What I Learned as a First-Timer at Startup Weekend
When I heard about Startup Weekend, I decided to go.
The weekend started last Friday night around 6 p.m. Since the Startup Week venue was Rev1 and I work here, I was one of the first people to arrive. And on Sunday night, since it was such a good experience, I was one of the last to leave.
Here’s what I learned in 2 days, 6 hours, and 21 minutes.
Startup Weekend is organized. The format works.
From the icebreaker of epic rock, paper, scissors, which got everyone moving around, and talking until there was one ultimate winner (paper covered rock), to the final presentations, this event moves along as advertised.
After the icebreaker, anyone and everyone had the opportunity to take 60 seconds to pitch an idea. There were about 70 of those.
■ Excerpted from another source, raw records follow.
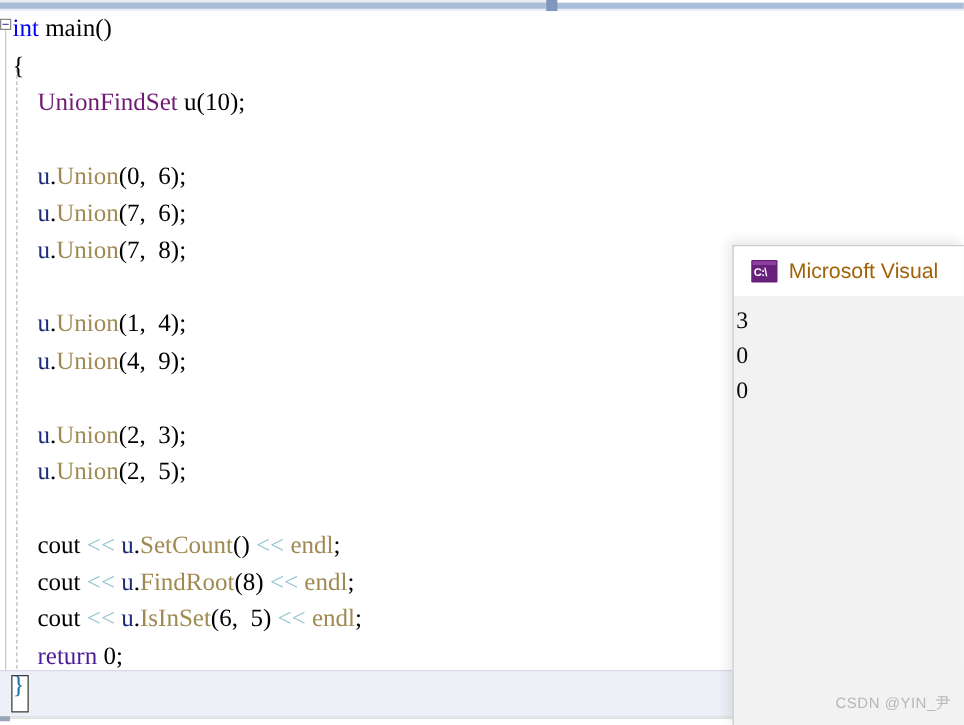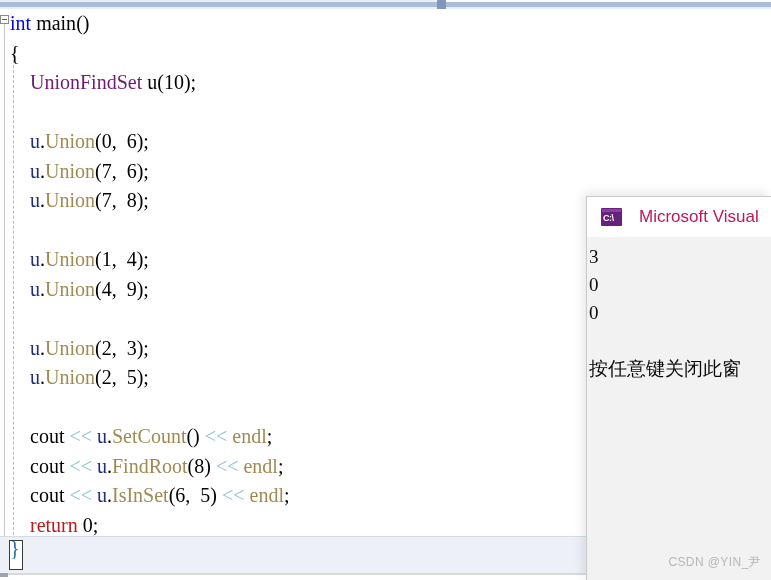--- a/index.html
+++ b/index.html
@@ -87,21 +87,21 @@
     font-family: "Liberation Serif", serif;
     font-size: 20px;
     line-height: 29.5px;
     white-space: pre;
     color: #000000;
   }
   .ln { height: 29.5px; padding-left: 10px; }
 
   
   .kw      { color: #0000ff; }          
-  .kw2     { color: #b91c1c; }          
+  .kw2     { color: #4c1d95; }          
   .type    { color: #701a75; }          
   .ident   { color: #000000; }
   .obj     { color: #1f2d7a; }          
   .meth    { color: #a08a52; }          
   .strm    { color: #a08a52; }          
   .op      { color: #8fc3cf; }          
   .punc    { color: #000000; }
   .num     { color: #000000; font-family: Liberation Serif, serif; }
 
   
@@ -189,23 +189,22 @@
     font-family: "Liberation Sans", sans-serif;
     font-size: 9px;
     font-weight: bold;
     color: #ffffff;
     line-height: 12px;
     letter-spacing: -0.5px;
   }
   #console-title {
     font-family: "Liberation Sans", sans-serif;
     font-size: 17px;
-    color: #be185d;
+    color: #a16207;
     white-space: nowrap;
-    margin-left: 8px;
   }
   #console-body {
     position: absolute;
     left: 0; top: 40px;
     width: 185px; height: 344px;
     background: #f2f2f2;
     padding: 6px 0 0 2px;
     box-sizing: border-box;
     font-family: "Liberation Serif", serif;
     font-size: 19px;
@@ -252,16 +251,16 @@
   <div id="bottom-gutter-nub"></div>
 </div>
 
 <div id="console-window">
   <div id="console-titlebar">
     <div id="console-icon">
       <span id="console-icon-text">C:\</span>
     </div>
     <span id="console-title">Microsoft Visual</span>
   </div>
-  <div id="console-body"><div class="console-line">3</div><div class="console-line">0</div><div class="console-line">0</div><div class="console-blank"></div><div class="console-line">按任意键关闭此窗</div></div>
+  <div id="console-body"><div class="console-line">3</div><div class="console-line">0</div><div class="console-line">0</div><div class="console-blank"></div></div>
 </div>
 
 <div id="watermark">CSDN @YIN_尹</div>
 
 </body></html>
Then we got three sticky notes per person to vote for the idea(s) we liked best.
The originators of the top 15 ideas had 30 seconds to pitch their problem, solution, and the kind of people they needed—developers, designers, and business hustlers. Then the rest of us self-sorted into those 15 teams.
It’s amazing how quickly people who don’t know each other or anything about each other morphed into teams.
The people you team with on college projects are your classmates. You at least know them a little. In that atmosphere, it’s kind of natural for teams to form.
At Startup Weekend, everyone is pretty much strangers. It was a little chaotic. Some people joined a team because they believed in the idea. Other people shopped around to find where they could do the best work.
Most people didn’t know what people did for a living; we had no idea what other people could contribute. People knew I was a designer, but they had never seen my portfolio. They were surprised when they saw our web site design. They didn’t know how much I could do—and I didn’t know that about them either.
We really did learn a lot about starting a company.
I thought that maybe in two days, there would be some ideas, and maybe a couple of activities and we’d be done. Instead, these 15 teams developed business models, marketing strategies, and the specs for prototypes and minimally viable products (MVP).
We had only 54 hours; within that people were able to do animated videos and deep product branding. Others developed applets. It’s amazing to see what people accomplished when they focused on a project, despite having a time constraint. There was some really nice work. Some of the developers actually built a clickable prototype.
I joined a team that had an idea for teaching kids how to use 3D modeling software. It’s complex to understand and learn, but 3D printing is the wave of the future.
While we all believed in the idea, we had a lot of ups and downs during the entire weekend experience of creating our startup.
We white-boarded our solution, but when three people on our team did field research talking to parents at COSI, Columbus’ Center for Science and Industry, none of the surveyed parents liked our idea. After three or four pivots, we finally decided to target our solution towards young adults with an interest in 3D modeling to teach them what was possible. It took us until Sunday morning to figure all this out.
My comfort zone is a lot bigger than I thought it was.
I knew that Startup Weekend happens often and in lots of places, but I never saw myself as one to go.
Then I started working at Rev1. I wanted to know how these entrepreneurs come up with their ideas. How do people actually put a business plan together? And how the heck do they do this on a weekend?
Going into it, I didn’t have high expectations for myself and my team. I just wanted to have an overall well-rounded experience and get an idea of how people actually approach entrepreneurship. It’s a world that was new to me.
Even though our team didn’t win the contest, one of the mentors and speakers, Dan Rockwell, program manager of the Software Prototyping Center at Ohio State, thought our idea was good enough that we should at least see where we could take it. We’re going to meet with him to see what we can do to move forward.
Now I’m definitely hooked. I kind of want to see where we can take this.
Anyone who has any idea or feels even a tiny twinge of curiosity about entrepreneurship should come to the next Startup Weekend.
Startup weekend is good exercise for anyone to jump in and see what the heck is possible.
I was nervous. I’m not an entrepreneur; that word doesn’t describe me at all. I’m a designer. After my experience, I think that everyone should do Startup Weekend, just to see what is possible.
You come together as team. Everyone brings strengths to the table. Like in the real world of entrepreneurship, you aren’t in it by yourself. There’s a force behind you. You have your mentors. You have your team. You have your own creativity.
So now, when people ask me about Startup Weekend, here’s what I’m going to say.
- Sign up. It doesn’t matter if you know you want to be an entrepreneur, or if you just want to see what all the buzz is about.
Then mentors are great. There’s remarkable creativity energy here in Central Ohio. Every idea at Startup Weekend doesn’t get acted upon. But every idea creator and builder gets respect.
- Participate. I’m going again, and when I do, I’ll be ready to pitch one of my own ideas. It’s a totally open-minded audience. No one is there to make fun of you or belittle your idea.
- Startup Weekend is an inclusive community event. It’s open to all of Columbus, not just the techies. You don’t have to be an engineer or C++ programmer to join in; I’m a graphic designer after all.